Scale insects range in color from yellow to orange to brown. Scales can be found on younger branches and twigs. They typically do not cause significant damage. Some scales may produce honeydew which can lead to sooty mold. Natural enemies may keep populations under control naturally. If treatment is necessary, horticultural oils are proven to be effective.

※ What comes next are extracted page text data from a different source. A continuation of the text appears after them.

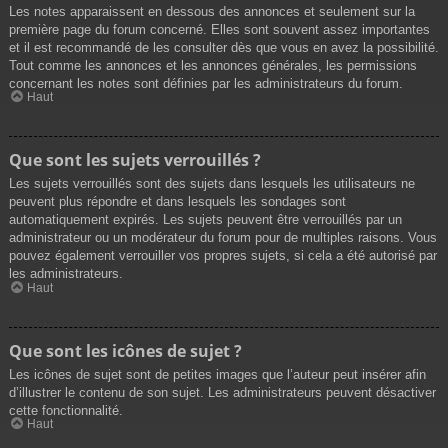
Les notes apparaissent en dessous des annonces et seulement sur la
première page du forum concerné. Elles sont souvent assez importantes
et il est recommandé de les consulter dès que vous en avez la possibilité.
Tout comme les annonces et les annonces générales, les permissions
concernant les notes sont définies par les administrateurs du forum.
Haut
Que sont les sujets verrouillés ?
Les sujets verrouillés sont des sujets dans lesquels les utilisateurs ne
peuvent plus répondre et dans lesquels les sondages sont
automatiquement expirés. Les sujets peuvent être verrouillés par un
administrateur ou un modérateur du forum pour de multiples raisons. Vous
pouvez également verrouiller vos propres sujets, si cela a été autorisé par
les administrateurs.
Haut
Que sont les icônes de sujet ?
Les icônes de sujet sont de petites images que l’auteur peut insérer afin
d’illustrer le contenu de son sujet. Les administrateurs peuvent désactiver
cette fonctionnalité.
Haut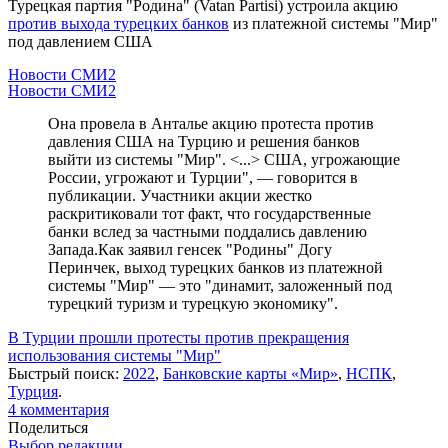
Турецкая партия "Родина" (Vatan Partisi) устроила акцию
против выхода турецких банков
из платежной системы "Мир"
под давлением США
Новости СМИ2
Новости СМИ2
Она провела в Анталье акцию протеста против
давления США на Турцию и решения банков
выйти из системы "Мир". <...> США, угрожающие
России, угрожают и Турции", — говорится в
публикации. Участники акции жестко
раскритиковали тот факт, что государственные
банки вслед за частными поддались давлению
Запада.Как заявил генсек "Родины" Догу
Перинчек, выход турецких банков из платежной
системы "Мир" — это "динамит, заложенный под
турецкий туризм и турецкую экономику".
В Турции прошли протесты против прекращения
использования системы "Мир"
Быстрый поиск:
2022
,
Банковские карты «Мир»
,
НСПК
,
Турция
.
4
комментария
Поделиться
Выбор редакции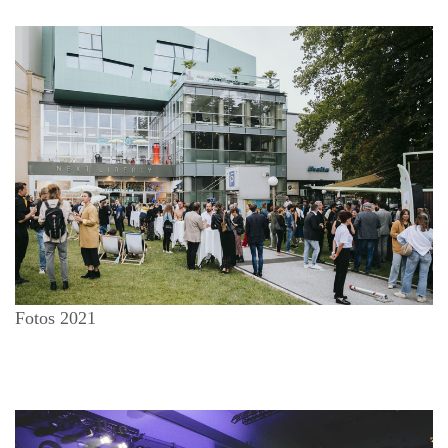
Fotos 2021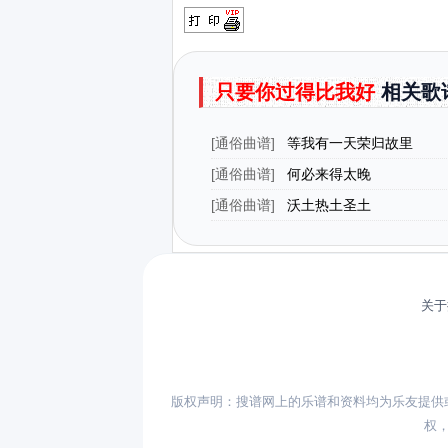
只要你过得比我好
相关歌
[
通俗曲谱
]
等我有一天荣归故里
[
通俗曲谱
]
何必来得太晚
[
通俗曲谱
]
沃土热土圣土
关于
版权声明：搜谱网上的乐谱和资料均为乐友提供
权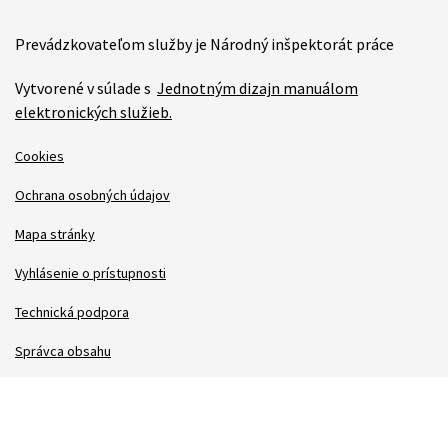
Prevádzkovateľom služby je Národný inšpektorát práce
Vytvorené v súlade s
Jednotným dizajn manuálom
elektronických služieb.
Cookies
Ochrana osobných údajov
Mapa stránky
Vyhlásenie o prístupnosti
Technická podpora
Správca obsahu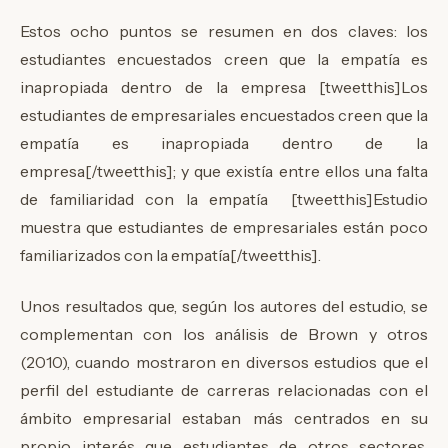
Estos ocho puntos se resumen en dos claves: los
estudiantes encuestados creen que la empatía es
inapropiada dentro de la empresa [tweetthis]Los
estudiantes de empresariales encuestados creen que la
empatía es inapropiada dentro de la
empresa[/tweetthis]; y que existía entre ellos una falta
de familiaridad con la empatía [tweetthis]Estudio
muestra que estudiantes de empresariales están poco
familiarizados con la empatía[/tweetthis].
Unos resultados que, según los autores del estudio, se
complementan con los análisis de Brown y otros
(2010), cuando mostraron en diversos estudios que el
perfil del estudiante de carreras relacionadas con el
ámbito empresarial estaban más centrados en su
propio interés que estudiantes de otros sectores.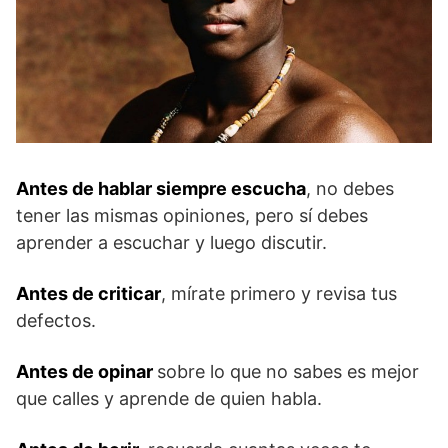
Antes de hablar siempre escucha
, no debes
tener las mismas opiniones, pero sí debes
aprender a escuchar y luego discutir.
Antes de criticar
, mírate primero y revisa tus
defectos.
Antes de opinar
sobre lo que no sabes es mejor
que calles y aprende de quien habla.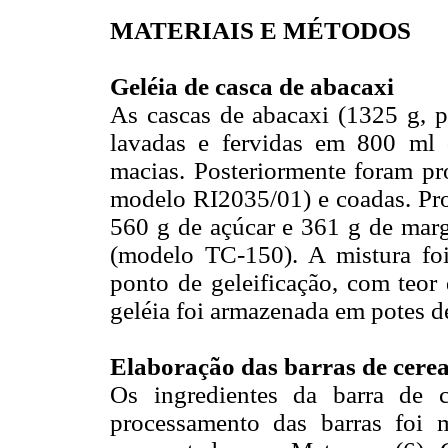
MATERIAIS E MÉTODOS
Geléia de casca de abacaxi
As cascas de abacaxi (1325 g, p
lavadas e fervidas em 800 ml 
macias. Posteriormente foram p
modelo RI2035/01) e coadas. Pro
560 g de açúcar e 361 g de marg
(modelo TC-150). A mistura foi
ponto de geleificação, com teor 
geléia foi armazenada em potes d
Elaboração das barras de cerea
Os ingredientes da barra de c
processamento das barras foi 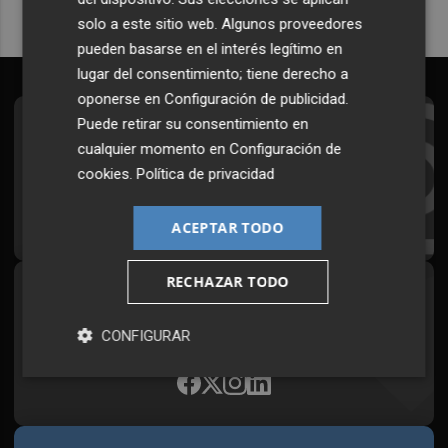
solo a este sitio web. Algunos proveedores
pueden basarse en el interés legítimo en
lugar del consentimiento; tiene derecho a
oponerse en
Configuración de publicidad
.
Puede retirar su consentimiento en
Suscríbete al Boletín
cualquier momento en
Configuración de
Todos los días a primera hora en tu email
cookies
.
Política de privacidad
¡Quiero suscribirme!
ACEPTAR TODO
RECHAZAR TODO
Síguenos en redes
Plaza Podcast, desde cualquier medio
CONFIGURAR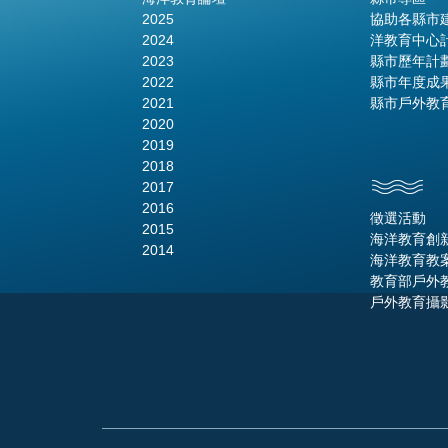
2025
協助各縣市
2024
洋教育中心
2023
縣市歷年計
2022
縣市年度成
2021
縣市戶外教
2020
2019
2018
2017
2016
徵選活動
2015
海洋教育創
2014
海洋教育教
教育部戶外
戶外教育攝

Aphids are small soft-bodied insects that feed on the sap of tender plant tissue. They come in a variety of colors such as yellow, orange, green, and black. Aphids can cause some deformation in leaves. They also produce honeydew which can lead to other problems like sooty mold. Aphids are usually controlled by natural predators; however, populations can still become off-balanced and damaging. Aphids can be controlled by manually removing leaves with heavy infestations and by hosing them off with water. Horticultural oils and insecticidal soaps are also effective in controlling aphids.

Diseases

Fire blight is a bacterial disease that causes shoot tips and flowers to blacken and die. The disease is most prevalent when conditions are warm and wet. The best way to treat is by removing infected tissue. Remove twigs and branches 4-8 inches below the visible injury to ensure complete removal. Pruners must be disinfected after each cut to prevent further spread. It’s important to remove any remaining fruits, leaves, and deadwood during the fall and winter to prevent overwintering bacterial cells. If infected material is left on the tree, it can lead to entire branches becoming infected and requiring removal. 

Two main pathogens can cause root and crown rot; Armillaria mellea and Phytophthora spp. Both diseases favor persistently wet conditions, so overwatering or poor drainage can worsen and speed up the infection. Symptoms of infection include a general decline in vigor, wilting, and sudden death. Armillaria mellea can be identified by digging up some of the roots and looking for white mycelium. Phytophthora will need to be diagnosed by a laboratory, but digging up some roots and checking the root health is a good indicator. If the roots are dead and rotting, there’s a good chance the tree is suffering from a Phytophthora infection.

Frequently Asked Questions

Apple pears in orchard
Asian pear trees in an orchard setting. Source: linoleum jet

Q: How long does it take for an Asian pear tree to bear fruit?

A: If purchasing a grafted tree from a nursery, fruiting can occur after the first year. In general, it takes 3-4 years for a tree to bear its first fruit.

Q: Are Asian pear trees self-pollinating?

A: Asian pear trees are partially self-fertile. Trees that are not cross-pollinated will produce very little fruit, so it’s recommended to have two compatible cross-pollinating cultivars nearby. Confirm that bloom times overlap to ensure they will be cross-pollinating. 

Q: How big do Asian pear trees get?

A: Asian pear trees have the potential to grow around 20 feet tall. However, tree size can be managed by using dwarfing rootstocks and/or pruning.